*** Supplied passage ***

Craig’s list uses pure html files to statically serve their posts instead of dynamically hosting them like many other sites. They do this because it is very easy to read bytes from disk, so their website can load very efficiently. The problem is if they have 100k posts and they want to change anything about the site, they have to change that in all 100k of those locations vs changing 1 location for dynamic websites. This can be considered server-side caching bc the post is written once and saved, then everyone else reads that exact same cached html file
Redis vs Memecache
https://stackoverflow.com/questions/10558465/memcached-vs-redis
Both are in-memory data stores that work as caches and can help speed up databases or anything that might be expensive to repeatidly generate
Redis is more popular and more powerful because it offers more features that memecahe. Memcache only supports strings while Redis can support all different data types and it has cluster support and persistence support when it loses power.

*** End of Supplied passage ***

*Problem statement*. Print the caching notes above in full, word for word.

*** Dataset extract ***

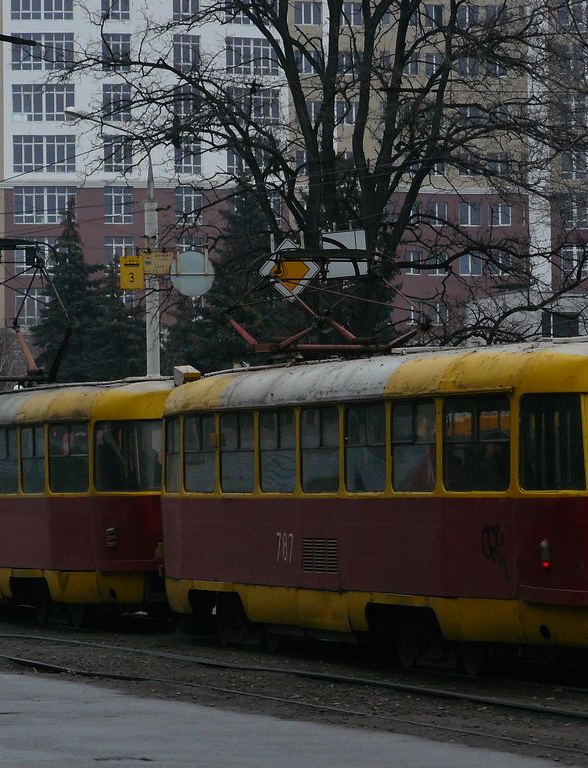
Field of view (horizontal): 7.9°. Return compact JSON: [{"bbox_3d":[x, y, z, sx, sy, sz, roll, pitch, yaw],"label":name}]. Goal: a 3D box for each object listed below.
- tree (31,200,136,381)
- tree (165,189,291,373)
[{"bbox_3d":[-9.316,-1.303,185.000,5.200,13.400,5.200,0,-1,0],"label":"tree"},{"bbox_3d":[-2.542,-1.559,182.000,5.900,13.800,5.900,0,-1,0],"label":"tree"}]

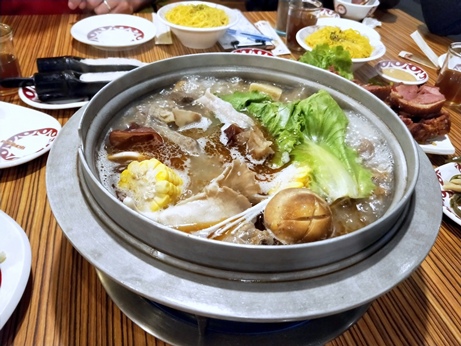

*** End of Dataset extract ***

*Exercise solution*.
Craig’s list uses pure html files to statically serve their posts instead of dynamically hosting them like many other sites. They do this because it is very easy to read bytes from disk, so their website can load very efficiently. The problem is if they have 100k posts and they want to change anything about the site, they have to change that in all 100k of those locations vs changing 1 location for dynamic websites. This can be considered server-side caching bc the post is written once and saved, then everyone else reads that exact same cached html file
Redis vs Memecache
https://stackoverflow.com/questions/10558465/memcached-vs-redis
Both are in-memory data stores that work as caches and can help speed up databases or anything that might be expensive to repeatidly generate
Redis is more popular and more powerful because it offers more features that memecahe. Memcache only supports strings while Redis can support all different data types and it has cluster support and persistence support when it loses power.